If you want to live in a world that doesn't have those kinds of jokes, feel free, but leave me to my lowest form, please. I'll live here without having to endure another slacker/stoner comedy where all the jokes are about sex or drugs, but without puns, because puns are the lowest form of humor.
When Tom Lehrer insisted that gargling was invented by a tribe in the Andes "who passed the secret down from father to son as part of their oral tradition," it was a pun. When Shakespeare's Richard III spoke of "the winter of our discontent, made glorious summer by this sun of York," it was a pun.
Shakespeare used puns all the time. So did Oscar Wilde. George Bernard Shaw. Other classy British men, like John Cleese (whose family name was originally "Cheese").
Lowest form of humor? Sure, if the people making the jokes are bad at it. When done properly, puns are uplifting and hilarious. It's the mistake people often make--if something elicits a groan rather than a laugh, it's a bad joke. Are puns the only kind of jokes that elicit groans? Hardly.
The Rocky and Bullwinkle cartoons and other products of Jay Ward's twisted imagination were rife with puns, including a Fractured Fairly Tale that actually ended happily with the nuptials of a gride (a medieval word for "dustpan") and a broom. A gride and a broom. Get it?
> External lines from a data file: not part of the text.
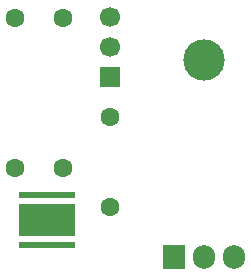
<source format=gbr>
%TF.GenerationSoftware,KiCad,Pcbnew,9.0.2*%
%TF.CreationDate,2025-06-02T21:33:08+02:00*%
%TF.ProjectId,transmitter_board,7472616e-736d-4697-9474-65725f626f61,rev?*%
%TF.SameCoordinates,Original*%
%TF.FileFunction,Soldermask,Top*%
%TF.FilePolarity,Negative*%
%FSLAX46Y46*%
G04 Gerber Fmt 4.6, Leading zero omitted, Abs format (unit mm)*
G04 Created by KiCad (PCBNEW 9.0.2) date 2025-06-02 21:33:08*
%MOMM*%
%LPD*%
G01*
G04 APERTURE LIST*
%ADD10C,1.600000*%
%ADD11C,3.500000*%
%ADD12R,1.905000X2.000000*%
%ADD13O,1.905000X2.000000*%
%ADD14R,1.700000X1.700000*%
%ADD15C,1.700000*%
%ADD16R,4.780000X0.500000*%
%ADD17R,4.780000X2.780000*%
G04 APERTURE END LIST*
D10*
%TO.C,R3*%
X51000000Y-28380000D03*
X51000000Y-36000000D03*
%TD*%
%TO.C,R2*%
X47000000Y-20000000D03*
X47000000Y-32700000D03*
%TD*%
%TO.C,R1*%
X43000000Y-20000000D03*
X43000000Y-32700000D03*
%TD*%
D11*
%TO.C,Q1*%
X59000000Y-23570000D03*
D12*
X56460000Y-40230000D03*
D13*
X59000000Y-40230000D03*
X61540000Y-40230000D03*
%TD*%
D14*
%TO.C,J1*%
X51000000Y-25000000D03*
D15*
X51000000Y-22460000D03*
X51000000Y-19920000D03*
%TD*%
D16*
%TO.C,D1*%
X45680000Y-39280000D03*
X45680000Y-35000000D03*
D17*
X45680000Y-37140000D03*
%TD*%
M02*

</source>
I'm singing you the ballad/
of a great man of the cloth/
His name was Harry Lewis/
and he worked for Irving Roth/...
Oh, Harry Lewis perished/
in the service of his lord'
He was trampling through the warehouse/
where the drapes of Roth are stored.
--Allan Sherman
I hope everybody who reads or has stumbled across DEAD GUY has a wonderful new year. And if you happen to pass Old Lang's Sign, raise a cup to the old guy for me, won't you?
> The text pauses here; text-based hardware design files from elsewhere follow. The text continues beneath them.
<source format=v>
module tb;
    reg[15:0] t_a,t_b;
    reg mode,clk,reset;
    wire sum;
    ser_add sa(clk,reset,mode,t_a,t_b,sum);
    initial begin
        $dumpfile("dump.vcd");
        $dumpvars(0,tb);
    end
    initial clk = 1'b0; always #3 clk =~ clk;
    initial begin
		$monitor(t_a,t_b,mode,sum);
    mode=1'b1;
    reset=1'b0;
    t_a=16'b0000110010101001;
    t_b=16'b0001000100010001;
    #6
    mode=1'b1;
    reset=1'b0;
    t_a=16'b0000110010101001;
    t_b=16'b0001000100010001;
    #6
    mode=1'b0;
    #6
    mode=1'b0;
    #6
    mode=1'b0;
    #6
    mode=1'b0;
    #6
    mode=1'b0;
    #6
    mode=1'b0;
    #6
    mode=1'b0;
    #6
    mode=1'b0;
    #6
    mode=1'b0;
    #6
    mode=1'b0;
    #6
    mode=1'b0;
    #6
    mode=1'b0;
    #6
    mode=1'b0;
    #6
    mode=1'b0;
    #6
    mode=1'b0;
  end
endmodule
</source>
We at HEY THERE'S A DEAD GUY IN THE LIVING ROOM are miserably sorry to see our brilliant Tuesday blogger Barbara Poelle move on, and deliriously happy to be welcoming Michelle Brower, our new brilliant Tuesday blogger. Barbara, you always managed to be hilarious and informative at the same time. And one of these days, I'm going to get you for that. Our very best wishes. Michelle, welcome aboard! We can't wait to see what you have to say!